San Gimignano najlepiej zwiedzać wcześnie rano, lub pod wieczór gdy turystów jest trochę mniej. Warto pamiętać, że większość restauracji zamyka swoją kuchnię przed godziną 22:00, potem serwowane jest jedynie picie oraz małe przekąski. Będąc w San Gimignano koniecznie spróbujmy znakomitego wina z wieloletnią tradycją – Vernaccia di San Gimignano, pierwsze winnice powstawały już w XIII wieku, obecnie za produkcję wina odpowiada konsorcjum Consorzio della Vernaccia.
II. Monteriggioni
Niewielkie miasteczko usytuowane na toskańskim wzgórzu, inaczej mówiąc mini twierdza z murami i czternastoma wieżami obronnymi. Odrazu po przekroczeniu bramy wchodzimy na jedyny główny plac tzw. Piazza Roma z centralnie położoną studnią charakterystyczną dla tamtego okresu, tu znajduje się również kościół Santa Maria Assunta. Na placu tym warto skosztować wspaniałego toskańskiego jedzenia w restauracji Antico Travaglio . Restauracja ta oferuje zarówno dania na zimno np. duży talerz regionalnych serów, mięs, warzyw jak i pyszne pasty w różnych rodzajach (tutaj można zasmakować wyjątkowej wołowiny tzw. chianiny). Naprawdę polecam wszystkim to miejsce, niestety trudno jest znaleźć wolny stolik (istnieje możliwość rezerwacji zarówno poprzez aplikacje TripAdvisor jak i telefonicznie).
Całe miasteczko jest tak małe, że można je zwiedzić w kilkanaście minut. Będąc w Monteriggioni warto przejść się murami dookoła, posiedzieć na głównym placu relaksując się piękną niezniszczoną, a co najważniejsze nie zmienioną zabudową od XIV wieku. Monteriggioni zastało wykorzystane przez producenta gier komputerowych Assassin’s Creed (wiernie odzwierciedlone całe miasto w grze), tutaj także promowali swoje auta tacy producenci jak – Fiat, Volvo i Citroen. W okresie letnim odbywają się w Monteriggioni różne festyny upamiętniające średniowieczne wydarzenia. Podczas mojego pobytu trafiłem na koncert gry na akordeonie, który zgromadził wielu mieszkańców okolicznych winnic i posiadłości.
III. Volterra
Miasto położone na wysokości 550 m n.p.m. założone przez Etrusków, otaczają je kamienne mury.
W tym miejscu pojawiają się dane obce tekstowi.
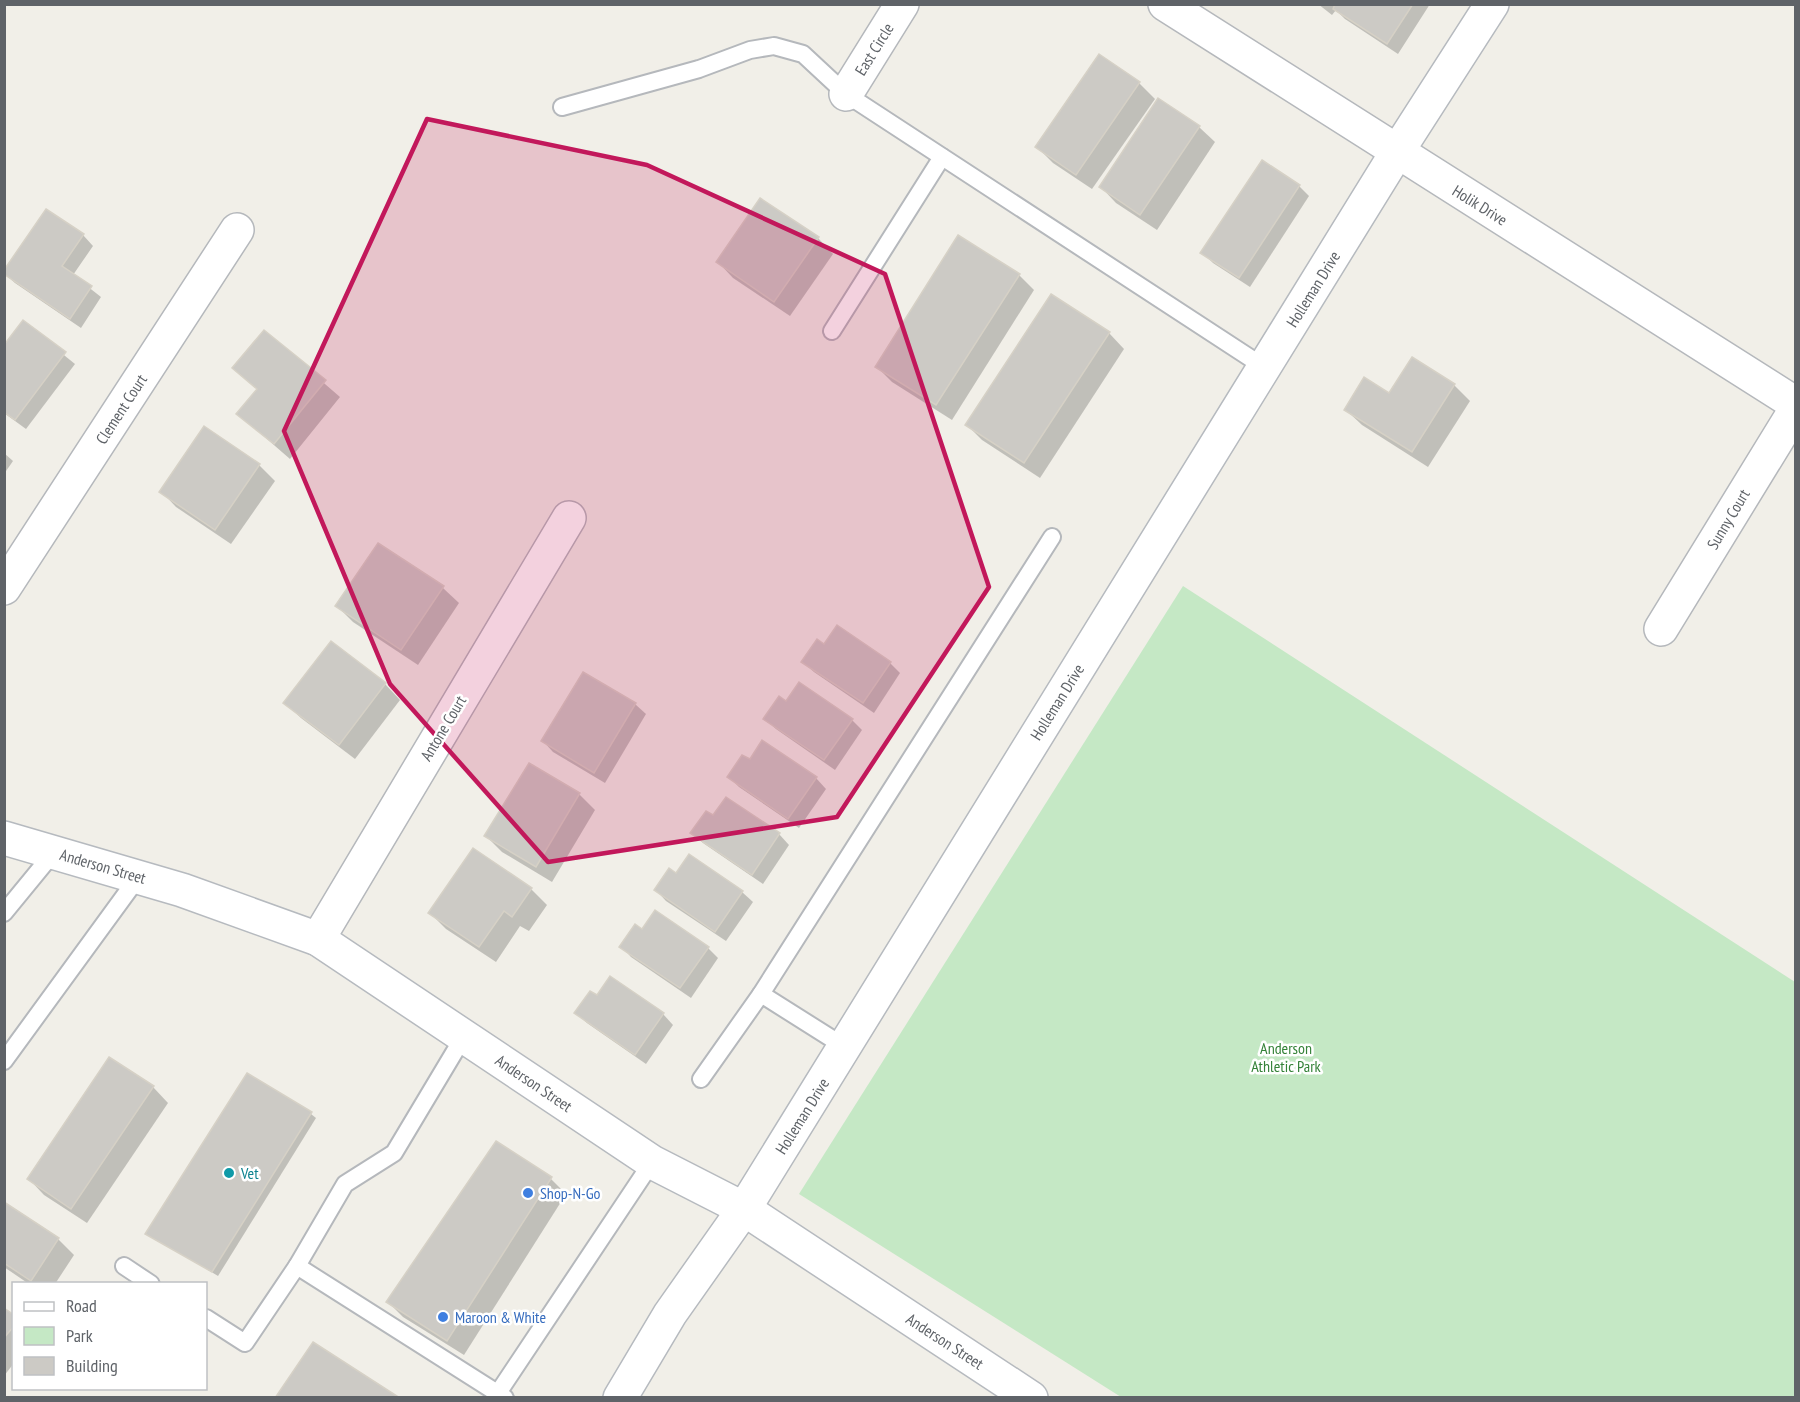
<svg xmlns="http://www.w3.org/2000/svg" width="1800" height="1402" font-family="'PT Sans Narrow',sans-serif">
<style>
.green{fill:#c5e8c5}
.shadow{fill:#0003}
.building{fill:#cccac5;stroke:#d6d1c6;stroke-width:1.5}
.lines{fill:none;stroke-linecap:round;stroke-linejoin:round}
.lane-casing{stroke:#b5b8bc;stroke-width:20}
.street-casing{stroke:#b5b8bc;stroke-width:36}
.secondary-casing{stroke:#b6babf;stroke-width:36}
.lane{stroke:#fff;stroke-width:16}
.street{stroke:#fff;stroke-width:33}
.secondary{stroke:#fff;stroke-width:33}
.marked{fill:#c2185b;fill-opacity:0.2;stroke:#c2185b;stroke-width:4.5;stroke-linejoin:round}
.culture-dot{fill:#0f9aa8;stroke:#fff;stroke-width:2}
.shop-dot{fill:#3f7fe0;stroke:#fff;stroke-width:2}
.labels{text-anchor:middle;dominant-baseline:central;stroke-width:5;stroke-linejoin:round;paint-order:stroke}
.street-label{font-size:16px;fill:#5f6368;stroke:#fff}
.park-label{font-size:16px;fill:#348238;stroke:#fff}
.culture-label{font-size:16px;fill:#0d838f;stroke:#fff;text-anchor:start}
.shop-label{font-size:16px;fill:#366cbe;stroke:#fff;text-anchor:start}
</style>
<rect width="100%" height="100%" fill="#f1efe8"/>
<polygon class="green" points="1183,586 1795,982 1795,1397 1121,1397 799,1194"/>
<g class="shadow">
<polygon points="1318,4 1430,4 1398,54 1345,19 1336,10 1332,15"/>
<polygon points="1139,83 1155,99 1092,189 1053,163 1037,147"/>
<polygon points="1199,127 1215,142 1157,230 1116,203 1101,187"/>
<polygon points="1299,186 1309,196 1250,287 1213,263 1202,252"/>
<polygon points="46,211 83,235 93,246 73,275 101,297 81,328 15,283 4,273"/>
<polygon points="818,238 833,254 790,316 733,278 718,262"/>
<polygon points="1019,275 1034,290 952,420 892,382 876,366"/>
<polygon points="23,322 75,364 26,429 4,413 4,347"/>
<polygon points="265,332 340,397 290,459 238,414 258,390 234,368"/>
<polygon points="1109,333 1124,349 1040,478 982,440 967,425"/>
<polygon points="1454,385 1470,401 1428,467 1362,425 1346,410 1390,395"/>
<polygon points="4,453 13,461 4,474"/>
<polygon points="259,465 275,481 231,544 176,507 161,491"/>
<polygon points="379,545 443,588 459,603 418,665 353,622 337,606"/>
<polygon points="824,646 890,663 900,673 874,713 814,672 803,662"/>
<polygon points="584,674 635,704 646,714 605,783 553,752 543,741"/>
<polygon points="385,684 400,700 355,759 301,718 285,703"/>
<polygon points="786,703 852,720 862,730 835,770 776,729 765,719"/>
<polygon points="750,761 816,778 826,789 799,828 739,787 729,777"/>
<polygon points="579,794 595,810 552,882 502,852 486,836"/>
<polygon points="713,817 779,834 789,845 763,884 703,843 692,833"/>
<polygon points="531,889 547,905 529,931 520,926 496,962 446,929 430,913"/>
<polygon points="656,890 742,892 753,902 726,941 666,901"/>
<polygon points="642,931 708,948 718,958 691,998 631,957 621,946"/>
<polygon points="597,998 663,1014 673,1025 646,1064 587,1023 576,1013"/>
<polygon points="153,1087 168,1103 87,1223 44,1195 29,1179"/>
<polygon points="311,1114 316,1118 218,1276 147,1233"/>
<polygon points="551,1179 566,1194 464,1355 403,1317 388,1302"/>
<polygon points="4,1203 58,1239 74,1255 55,1284 29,1284 4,1267"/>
<polygon points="4,1310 14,1317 14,1363 4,1376"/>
</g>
<g class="building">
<polygon points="1335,4 1413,4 1387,44 1333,9"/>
<polygon points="1099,54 1140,82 1076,175 1035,147"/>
<polygon points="1158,98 1200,126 1140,215 1099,187"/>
<polygon points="1262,160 1300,185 1239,278 1200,253"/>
<polygon points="760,198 819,237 774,302 716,262"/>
<polygon points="46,209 84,234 62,266 92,286 70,319 4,274 4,270"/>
<polygon points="958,235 1020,274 936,405 875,367"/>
<polygon points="1051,294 1110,332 1024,463 965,425"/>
<polygon points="23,320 66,352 15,420 4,412 4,345"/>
<polygon points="264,330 326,380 274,444 236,414 257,389 232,368"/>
<polygon points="1412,357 1455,384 1412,452 1344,410 1364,377 1389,393"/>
<polygon points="204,426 260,464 215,530 159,492"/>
<polygon points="378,543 444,586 401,650 335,606"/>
<polygon points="837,625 891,662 863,703 801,662 817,639 824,644"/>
<polygon points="331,641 386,683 339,745 283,703"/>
<polygon points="583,672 636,703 594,773 541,741"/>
<polygon points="799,682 853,719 824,760 763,719 779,696 786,701"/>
<polygon points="762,740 817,777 788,819 727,777 742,755 750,759"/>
<polygon points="529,763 580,793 536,867 484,836"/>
<polygon points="726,797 780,833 752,875 690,833 706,811 713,815"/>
<polygon points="473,848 532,888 512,917 504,911 479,947 428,913"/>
<polygon points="689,854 743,891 715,932 654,890 669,868 676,873"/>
<polygon points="655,910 709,947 680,988 619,947 635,924 642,929"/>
<polygon points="610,976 664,1013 635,1055 574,1013 590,991 597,995"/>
<polygon points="109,1057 154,1086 71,1209 27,1179"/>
<polygon points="247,1073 312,1112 212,1272 145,1234"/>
<polygon points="496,1141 552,1177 447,1341 386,1302"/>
<polygon points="4,1202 59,1238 31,1281 4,1263"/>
<polygon points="4,1308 14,1315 14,1326 4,1338"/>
<polygon points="313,1342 400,1398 275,1398"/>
</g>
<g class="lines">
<g class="lane-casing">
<g id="lane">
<polyline points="562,107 699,69 750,50 774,46 803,54 846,94 1264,367"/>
<polyline points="832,331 942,157"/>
<polyline points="4,913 54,852"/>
<polyline points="761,994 845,1047"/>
<polyline points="4,1061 139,876"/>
<polyline points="701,1079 761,994 1052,537"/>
<polyline points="124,1266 151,1284"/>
<polyline points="297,1266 505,1398"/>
<polyline points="206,1318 245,1343 297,1266 345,1184 394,1153 464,1036"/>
<polyline points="498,1393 652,1162"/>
</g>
</g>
<g class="street-casing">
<g id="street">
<polyline points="1165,4 1796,404"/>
<polyline points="846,94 902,4"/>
<polyline points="4,588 237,230"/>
<polyline points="1661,629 1796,409"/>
<polyline points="318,939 569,518"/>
</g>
</g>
<g class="secondary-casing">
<g id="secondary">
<polyline points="4,838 182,890 318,939 652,1162 744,1209 1031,1398"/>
<polyline points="620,1398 670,1314 744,1209 1397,152 1492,4"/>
</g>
</g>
<use href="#lane" class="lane"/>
<use href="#street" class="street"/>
<use href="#secondary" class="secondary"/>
</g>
<path class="marked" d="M427,119l220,46 238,109 104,313 -152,230 -289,45 -158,-178 -106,-253z"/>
<circle class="culture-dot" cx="229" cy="1173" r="6"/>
<g class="shop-dot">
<circle cx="528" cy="1193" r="6"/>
<circle cx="443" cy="1317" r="6"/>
</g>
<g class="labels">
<g class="street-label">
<text transform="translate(874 49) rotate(-58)">East Circle</text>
<text transform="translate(1480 205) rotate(32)">Holik Drive</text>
<text transform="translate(1313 289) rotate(-58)">Holleman Drive</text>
<text transform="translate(121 409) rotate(-57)">Clement Court</text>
<text transform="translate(1728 519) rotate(-59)">Sunny Court</text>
<text transform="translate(1057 702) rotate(-58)">Holleman Drive</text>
<text transform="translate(443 728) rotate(-59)">Antone Court</text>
<text transform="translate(103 866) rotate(16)">Anderson Street</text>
<text transform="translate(534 1083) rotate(34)">Anderson Street</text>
<text transform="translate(802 1116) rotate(-58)">Holleman Drive</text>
<text transform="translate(945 1341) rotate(33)">Anderson Street</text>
</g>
<g class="park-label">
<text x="1286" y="1048">Anderson<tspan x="1286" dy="18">Athletic Park</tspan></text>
</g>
<g class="culture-label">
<text x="241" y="1173">Vet</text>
</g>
<g class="shop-label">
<text x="540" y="1193">Shop-N-Go</text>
<text x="455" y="1317">Maroon &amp; White</text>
</g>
</g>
<rect width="1800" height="1402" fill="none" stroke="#5f6368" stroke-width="12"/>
<rect x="12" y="1282" width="195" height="108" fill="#ffffff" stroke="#bfc1c3" stroke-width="1.5"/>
<rect x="24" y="1302" width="30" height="9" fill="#ffffff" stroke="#bfc1c3" stroke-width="1.5"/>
<text x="66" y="1312" font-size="18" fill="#5f6368">Road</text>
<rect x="24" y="1327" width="30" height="18" fill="#c5e8c5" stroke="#bfc1c3" stroke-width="1.5"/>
<text x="66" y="1342" font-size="18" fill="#5f6368">Park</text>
<rect x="24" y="1357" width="30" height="18" fill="#cccac5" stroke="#bfc1c3" stroke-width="1.5"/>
<text x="66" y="1372" font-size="18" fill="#5f6368">Building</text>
</svg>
Jest ono połączeniem tego co najlepsze, czyli takich miast jak Siena, San Gimignano oraz Montepulciano. Z tego miejsca rozpościera się wspaniały widok na Toskanie, szczególnie o zachodzie słońca. Aby dojechać do miasta trzeba pokonać naprawdę strome wzniesienia, auto najlepiej pozostawić na parkingu przy punkcie widokowym Via Porta all’Arco.
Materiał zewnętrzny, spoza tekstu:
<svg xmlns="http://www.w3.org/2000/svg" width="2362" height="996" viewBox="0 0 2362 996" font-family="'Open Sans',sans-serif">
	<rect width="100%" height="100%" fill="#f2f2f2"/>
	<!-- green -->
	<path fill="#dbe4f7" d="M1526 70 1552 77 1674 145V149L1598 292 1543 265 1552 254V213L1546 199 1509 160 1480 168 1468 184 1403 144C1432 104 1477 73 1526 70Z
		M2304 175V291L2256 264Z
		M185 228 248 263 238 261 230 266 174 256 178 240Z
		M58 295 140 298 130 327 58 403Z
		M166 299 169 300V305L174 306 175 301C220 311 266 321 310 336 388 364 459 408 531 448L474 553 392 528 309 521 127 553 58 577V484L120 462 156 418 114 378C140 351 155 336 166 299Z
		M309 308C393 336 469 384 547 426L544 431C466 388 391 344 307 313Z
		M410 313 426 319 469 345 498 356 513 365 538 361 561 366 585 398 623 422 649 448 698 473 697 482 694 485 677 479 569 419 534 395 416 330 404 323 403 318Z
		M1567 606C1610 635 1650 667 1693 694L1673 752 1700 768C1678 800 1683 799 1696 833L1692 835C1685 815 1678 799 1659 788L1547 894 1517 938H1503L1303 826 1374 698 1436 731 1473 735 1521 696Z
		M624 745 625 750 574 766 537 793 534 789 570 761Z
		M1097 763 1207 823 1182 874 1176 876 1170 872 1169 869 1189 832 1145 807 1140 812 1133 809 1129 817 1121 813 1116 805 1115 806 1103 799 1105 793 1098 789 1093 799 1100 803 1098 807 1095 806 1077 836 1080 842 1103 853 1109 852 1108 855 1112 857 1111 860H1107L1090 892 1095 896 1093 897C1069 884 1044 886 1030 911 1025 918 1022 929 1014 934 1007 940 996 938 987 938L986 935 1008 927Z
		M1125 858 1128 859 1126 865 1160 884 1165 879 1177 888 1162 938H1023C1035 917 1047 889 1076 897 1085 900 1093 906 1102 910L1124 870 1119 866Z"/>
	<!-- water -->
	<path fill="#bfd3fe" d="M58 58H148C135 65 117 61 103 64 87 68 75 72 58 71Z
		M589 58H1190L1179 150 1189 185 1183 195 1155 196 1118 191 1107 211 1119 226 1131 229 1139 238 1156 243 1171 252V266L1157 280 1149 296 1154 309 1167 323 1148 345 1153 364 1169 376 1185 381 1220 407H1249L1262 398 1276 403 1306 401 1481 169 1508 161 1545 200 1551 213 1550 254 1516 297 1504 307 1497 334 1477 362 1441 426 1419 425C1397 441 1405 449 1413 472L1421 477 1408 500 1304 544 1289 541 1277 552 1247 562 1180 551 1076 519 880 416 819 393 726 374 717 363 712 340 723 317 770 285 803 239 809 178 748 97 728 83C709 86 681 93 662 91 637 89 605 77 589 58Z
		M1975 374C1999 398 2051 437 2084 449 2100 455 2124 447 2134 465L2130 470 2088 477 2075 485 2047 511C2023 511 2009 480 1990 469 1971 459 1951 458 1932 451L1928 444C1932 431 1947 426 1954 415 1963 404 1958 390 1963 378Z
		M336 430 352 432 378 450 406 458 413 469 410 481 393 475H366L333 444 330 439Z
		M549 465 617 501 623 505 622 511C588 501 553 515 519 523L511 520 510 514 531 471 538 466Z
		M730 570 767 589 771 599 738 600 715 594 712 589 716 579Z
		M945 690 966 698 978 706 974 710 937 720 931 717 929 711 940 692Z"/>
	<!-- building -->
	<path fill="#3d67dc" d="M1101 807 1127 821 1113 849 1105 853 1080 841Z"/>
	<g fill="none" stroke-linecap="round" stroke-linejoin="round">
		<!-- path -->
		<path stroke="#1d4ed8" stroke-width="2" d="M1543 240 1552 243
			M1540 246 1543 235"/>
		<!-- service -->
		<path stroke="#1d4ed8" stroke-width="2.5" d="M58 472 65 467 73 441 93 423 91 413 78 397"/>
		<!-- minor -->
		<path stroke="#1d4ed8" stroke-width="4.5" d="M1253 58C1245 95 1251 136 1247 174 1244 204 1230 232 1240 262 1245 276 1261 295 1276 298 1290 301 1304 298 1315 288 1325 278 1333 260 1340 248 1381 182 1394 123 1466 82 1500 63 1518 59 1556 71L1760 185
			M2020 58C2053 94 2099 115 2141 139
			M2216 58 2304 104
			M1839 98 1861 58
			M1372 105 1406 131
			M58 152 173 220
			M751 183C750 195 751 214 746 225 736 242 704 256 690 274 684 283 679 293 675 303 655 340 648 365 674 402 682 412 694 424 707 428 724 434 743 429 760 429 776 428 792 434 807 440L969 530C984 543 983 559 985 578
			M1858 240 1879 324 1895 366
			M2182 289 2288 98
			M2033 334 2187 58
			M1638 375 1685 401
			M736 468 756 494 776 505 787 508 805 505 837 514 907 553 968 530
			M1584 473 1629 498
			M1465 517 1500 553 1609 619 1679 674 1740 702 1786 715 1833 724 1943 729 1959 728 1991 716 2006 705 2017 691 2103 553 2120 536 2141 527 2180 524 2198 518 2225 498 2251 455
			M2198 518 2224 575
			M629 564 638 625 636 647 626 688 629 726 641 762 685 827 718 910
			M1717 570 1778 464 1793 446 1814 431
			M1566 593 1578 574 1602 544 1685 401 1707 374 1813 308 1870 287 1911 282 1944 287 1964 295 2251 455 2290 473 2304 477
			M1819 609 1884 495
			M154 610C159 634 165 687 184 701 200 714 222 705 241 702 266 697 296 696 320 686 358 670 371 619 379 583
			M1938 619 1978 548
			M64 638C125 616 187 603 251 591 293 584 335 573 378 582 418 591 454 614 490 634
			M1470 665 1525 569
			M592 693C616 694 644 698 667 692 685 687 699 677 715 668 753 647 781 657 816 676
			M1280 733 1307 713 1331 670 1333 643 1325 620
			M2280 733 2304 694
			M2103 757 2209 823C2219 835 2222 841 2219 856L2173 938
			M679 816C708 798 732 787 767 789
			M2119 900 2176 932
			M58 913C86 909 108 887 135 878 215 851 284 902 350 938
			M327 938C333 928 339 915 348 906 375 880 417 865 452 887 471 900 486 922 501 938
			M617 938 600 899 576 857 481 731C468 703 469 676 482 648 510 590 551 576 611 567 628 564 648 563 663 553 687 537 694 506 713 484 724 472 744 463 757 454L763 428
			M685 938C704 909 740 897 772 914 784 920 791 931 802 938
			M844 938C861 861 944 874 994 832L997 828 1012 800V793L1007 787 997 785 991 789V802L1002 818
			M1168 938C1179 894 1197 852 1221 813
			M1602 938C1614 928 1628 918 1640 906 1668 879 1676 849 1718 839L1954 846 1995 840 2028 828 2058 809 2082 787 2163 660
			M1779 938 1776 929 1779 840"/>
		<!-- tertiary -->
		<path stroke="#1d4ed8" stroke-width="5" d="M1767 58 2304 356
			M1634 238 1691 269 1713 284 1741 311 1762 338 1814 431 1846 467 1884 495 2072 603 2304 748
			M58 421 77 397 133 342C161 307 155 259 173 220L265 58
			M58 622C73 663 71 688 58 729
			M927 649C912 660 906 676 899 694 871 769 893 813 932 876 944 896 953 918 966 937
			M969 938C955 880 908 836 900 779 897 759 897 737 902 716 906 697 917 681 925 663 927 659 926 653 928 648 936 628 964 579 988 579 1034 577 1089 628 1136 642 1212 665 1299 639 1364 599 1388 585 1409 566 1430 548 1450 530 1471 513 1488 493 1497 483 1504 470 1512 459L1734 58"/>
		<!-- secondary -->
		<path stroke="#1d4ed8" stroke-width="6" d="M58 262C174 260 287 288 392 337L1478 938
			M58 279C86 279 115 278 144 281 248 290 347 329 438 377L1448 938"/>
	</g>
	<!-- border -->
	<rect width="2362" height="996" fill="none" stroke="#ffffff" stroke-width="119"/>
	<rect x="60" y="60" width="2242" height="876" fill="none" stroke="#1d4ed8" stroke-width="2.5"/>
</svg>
Volterre najlepiej zwiedzać po południu kiedy to włoskie trattorie zaczynają się powoli zapełniać, a wyroby z alabastru pięknie są podświetlone na sklepowych wystawach (Volterra słynie z produkcji alabstru). Główny plac miasta to Piazza dei Priori z Palazzo dei Priori – wybudowany w latach 1208 – 1257. Bardzo ciekawym miejscem oprócz wąskich i stromych uliczek oraz murów okalających miasto jest pozostałość po rzymskim amfiteatrze. Budowę amfiteatru rozpoczęto w I w. p.n.e., najlepszy widok z góry na amfiteatr jest z ulicy Via lungo le mura del Mandorlo. Volterra w ostatnich latach zasłynęła wśród młodzieży za sprawą książki „Saga Zmierzch”. Według burmistrza miasta taka forma reklamy mogła się źle skończyć dla Volterry (zatracenie prawdziwego średniowiecznego klimatu, zalew tandety w sklepach), jednak w mojej opinii Volterra nadal zasługuje na miano jednej z najładniejszych miejscowości Toskanii.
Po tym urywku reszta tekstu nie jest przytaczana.